• [Information shown]

++++++++++++++++++++

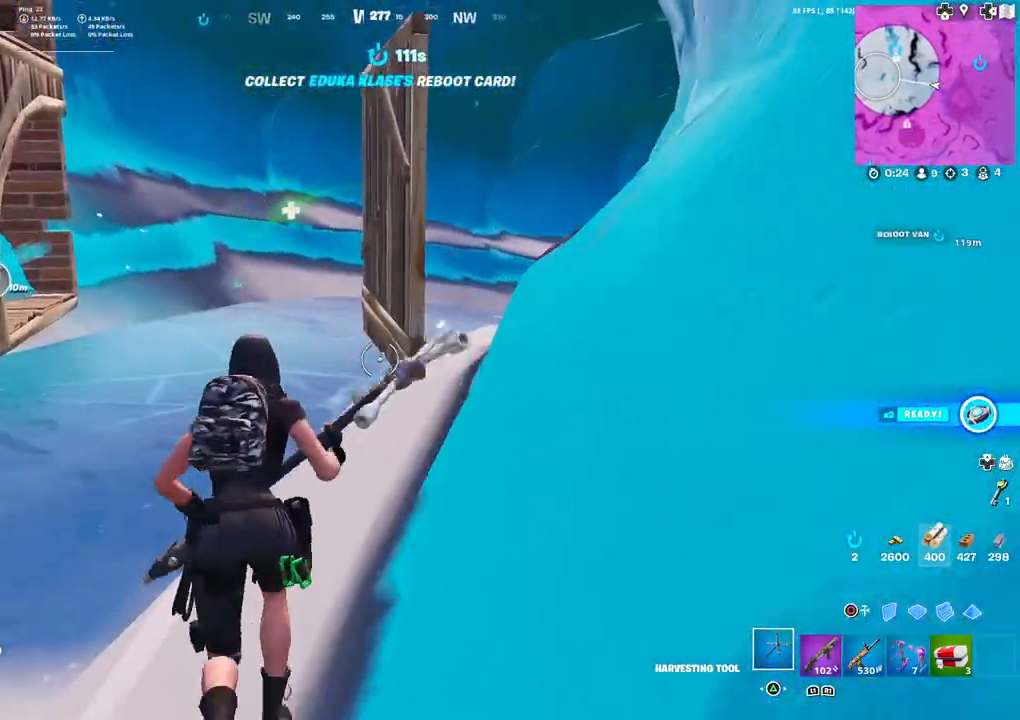
{"buttons": [], "left_stick": "up-left", "right_stick": "center", "events": [[67, "R1", "down"], [133, "R1", "up"], [183, "left_stick", "up-left"], [433, "TRIANGLE", "down"], [483, "TRIANGLE", "up"]]}
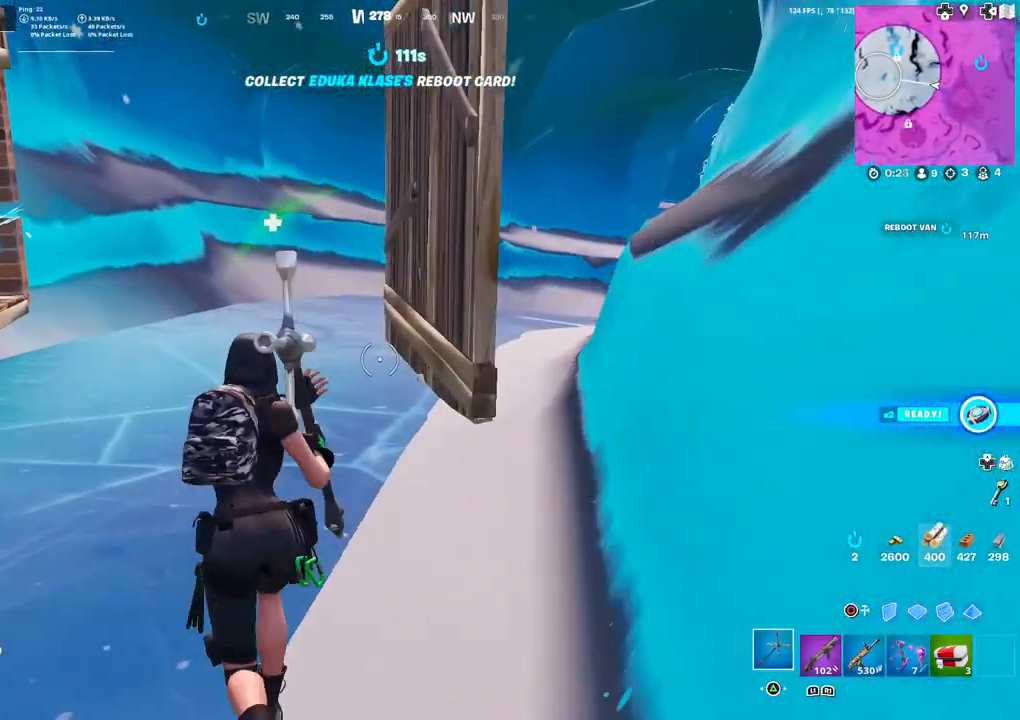
{"buttons": [], "left_stick": "up-left", "right_stick": "center", "events": []}
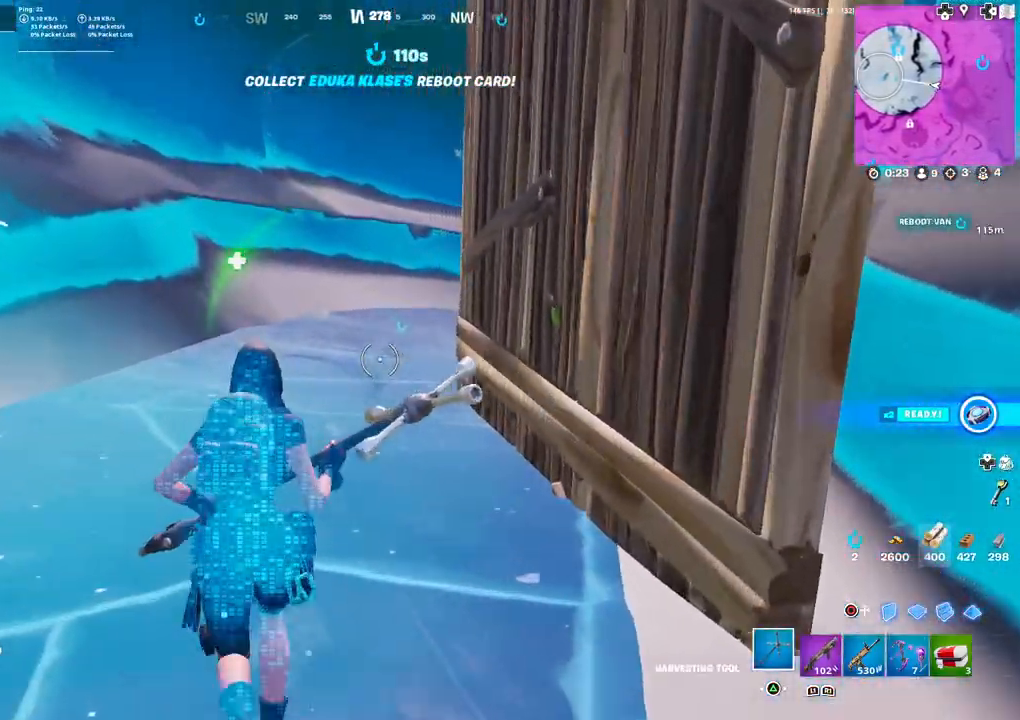
{"buttons": [], "left_stick": "up-right", "right_stick": "right", "events": [[133, "right_stick", "right"], [200, "left_stick", "up"], [333, "left_stick", "up-right"]]}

++++++++++++++++++++

Word for word, restate all of the data, but do not copy the pictures.

• [Your solution]
{"buttons": [], "left_stick": "up-left", "right_stick": "center", "events": [[67, "R1", "down"], [133, "R1", "up"], [183, "left_stick", "up-left"], [433, "TRIANGLE", "down"], [483, "TRIANGLE", "up"]]}
{"buttons": [], "left_stick": "up-left", "right_stick": "center", "events": []}
{"buttons": [], "left_stick": "up-right", "right_stick": "right", "events": [[133, "right_stick", "right"], [200, "left_stick", "up"], [333, "left_stick", "up-right"]]}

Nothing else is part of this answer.